En parallèle, des techniques corporelles comme la relaxation, la cohérence cardiaque, la pleine conscience et l’autohypnose sont autant de moyens pour favoriser ce lâcher-prise. Malgré leur efficacité, les TCC restent peu accessibles en France, en grande partie parce qu’elles ne sont pas remboursées par l’Assurance maladie. Certains psychologues proposent également des programmes en ligne ou par téléphone, une alternative aux consultations traditionnelles utile dans les déserts médicaux.

Un recours ponctuel aux médicaments

Même si pour lutter contre l’insomnie, l’approche comportementale est largement privilégiée, des médicaments, comme les hypnotiques (somnifères) peuvent parfois être prescrits pour traiter ponctuellement l’insomnie. Il convient toutefois de rester vigilant face au risque de dépendance.

Un nouveau médicament, le Quviviq®, a récemment été introduit en France.

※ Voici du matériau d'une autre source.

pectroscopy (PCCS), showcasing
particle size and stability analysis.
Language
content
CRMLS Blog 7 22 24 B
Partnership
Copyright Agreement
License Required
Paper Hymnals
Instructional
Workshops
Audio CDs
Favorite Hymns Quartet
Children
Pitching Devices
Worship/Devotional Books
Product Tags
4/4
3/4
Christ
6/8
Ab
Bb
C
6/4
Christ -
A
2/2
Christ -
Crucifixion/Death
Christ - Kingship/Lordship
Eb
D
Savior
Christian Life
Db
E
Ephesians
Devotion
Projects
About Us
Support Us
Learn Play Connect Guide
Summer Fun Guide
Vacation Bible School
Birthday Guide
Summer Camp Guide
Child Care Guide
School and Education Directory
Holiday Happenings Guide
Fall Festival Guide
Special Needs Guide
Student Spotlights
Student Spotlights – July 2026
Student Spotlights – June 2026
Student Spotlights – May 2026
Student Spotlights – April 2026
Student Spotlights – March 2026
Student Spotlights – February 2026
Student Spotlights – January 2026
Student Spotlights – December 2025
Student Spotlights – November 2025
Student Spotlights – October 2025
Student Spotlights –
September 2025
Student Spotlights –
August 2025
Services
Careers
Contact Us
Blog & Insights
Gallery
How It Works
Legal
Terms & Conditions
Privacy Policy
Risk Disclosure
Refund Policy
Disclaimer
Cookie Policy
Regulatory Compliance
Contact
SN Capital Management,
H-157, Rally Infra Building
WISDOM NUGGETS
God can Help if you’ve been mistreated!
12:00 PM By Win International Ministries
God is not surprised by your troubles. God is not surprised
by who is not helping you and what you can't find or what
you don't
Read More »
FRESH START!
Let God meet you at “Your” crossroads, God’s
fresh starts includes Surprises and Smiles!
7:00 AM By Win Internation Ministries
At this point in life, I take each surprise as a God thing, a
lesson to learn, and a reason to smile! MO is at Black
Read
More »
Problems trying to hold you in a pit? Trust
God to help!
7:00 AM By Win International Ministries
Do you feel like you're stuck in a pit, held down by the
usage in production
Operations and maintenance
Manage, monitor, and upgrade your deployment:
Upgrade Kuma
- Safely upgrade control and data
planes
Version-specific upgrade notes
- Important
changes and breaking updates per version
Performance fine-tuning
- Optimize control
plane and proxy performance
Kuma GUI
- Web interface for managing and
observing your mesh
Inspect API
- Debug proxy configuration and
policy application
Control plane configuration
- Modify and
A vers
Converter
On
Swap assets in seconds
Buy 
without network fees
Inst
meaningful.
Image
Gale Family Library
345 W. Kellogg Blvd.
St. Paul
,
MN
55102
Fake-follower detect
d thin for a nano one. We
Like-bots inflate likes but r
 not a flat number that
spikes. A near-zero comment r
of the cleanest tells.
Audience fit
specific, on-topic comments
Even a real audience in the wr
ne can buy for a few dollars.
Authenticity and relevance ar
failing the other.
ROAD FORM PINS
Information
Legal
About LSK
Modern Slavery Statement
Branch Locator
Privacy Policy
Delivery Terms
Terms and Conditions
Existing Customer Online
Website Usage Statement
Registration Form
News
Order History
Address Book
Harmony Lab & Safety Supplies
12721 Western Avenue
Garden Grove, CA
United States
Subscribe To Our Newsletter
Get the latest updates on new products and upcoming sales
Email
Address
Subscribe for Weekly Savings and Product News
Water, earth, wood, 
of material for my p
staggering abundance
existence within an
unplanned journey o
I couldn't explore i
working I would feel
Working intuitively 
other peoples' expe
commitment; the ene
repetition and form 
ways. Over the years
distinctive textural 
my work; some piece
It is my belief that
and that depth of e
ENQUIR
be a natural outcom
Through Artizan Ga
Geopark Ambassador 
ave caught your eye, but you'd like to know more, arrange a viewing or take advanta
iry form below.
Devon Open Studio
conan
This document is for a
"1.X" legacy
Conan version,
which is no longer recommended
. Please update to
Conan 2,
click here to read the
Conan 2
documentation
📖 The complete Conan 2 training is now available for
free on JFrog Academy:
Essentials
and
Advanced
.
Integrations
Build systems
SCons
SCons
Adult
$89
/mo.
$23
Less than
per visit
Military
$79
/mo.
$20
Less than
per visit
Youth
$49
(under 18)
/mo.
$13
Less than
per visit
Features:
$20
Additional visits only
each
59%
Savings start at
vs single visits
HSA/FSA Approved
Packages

Délivré sur ordonnance depuis mars 2024, en deuxième intention, ce médicament contient une nouvelle molécule, le daridorexant, qui agit sur les récepteurs de l’orexine, un neurotransmetteur qui favorise l’éveil. Considéré comme « sûr et plutôt efficace » par l’Inserm, celui-ci appelle toutefois à la prudence : « un nouveau médicament ne résoudra pas tout à lui seul, surtout s’agissant d’une maladie multifactorielle comme l’insomnie, avec des composantes psychologiques, physiologiques et neurobiologiques difficiles à dissocier ».

* Enquête INSV/Fondation VINCI Autoroutes menée par OpinionWay pour la Journée du sommeil 2024.

Des besoins en sommeil variables

Si une nuit de sept à huit heures suffit en moyenne, certaines personnes n’ont besoin que de quelques heures de sommeil pour se sentir reposés. Il est donc crucial d’évaluer son état de bien-être en journée pour mieux comprendre ses propres besoins. Et avec l’âge, le sommeil évolue. Il devient souvent plus léger et fragmenté. Les personnes âgées ont tendance à se coucher plus tôt et à se réveiller de façon précoce. En revanche, elles peuvent avoir besoin de faire des siestes en journée pour compenser la diminution du sommeil nocturne.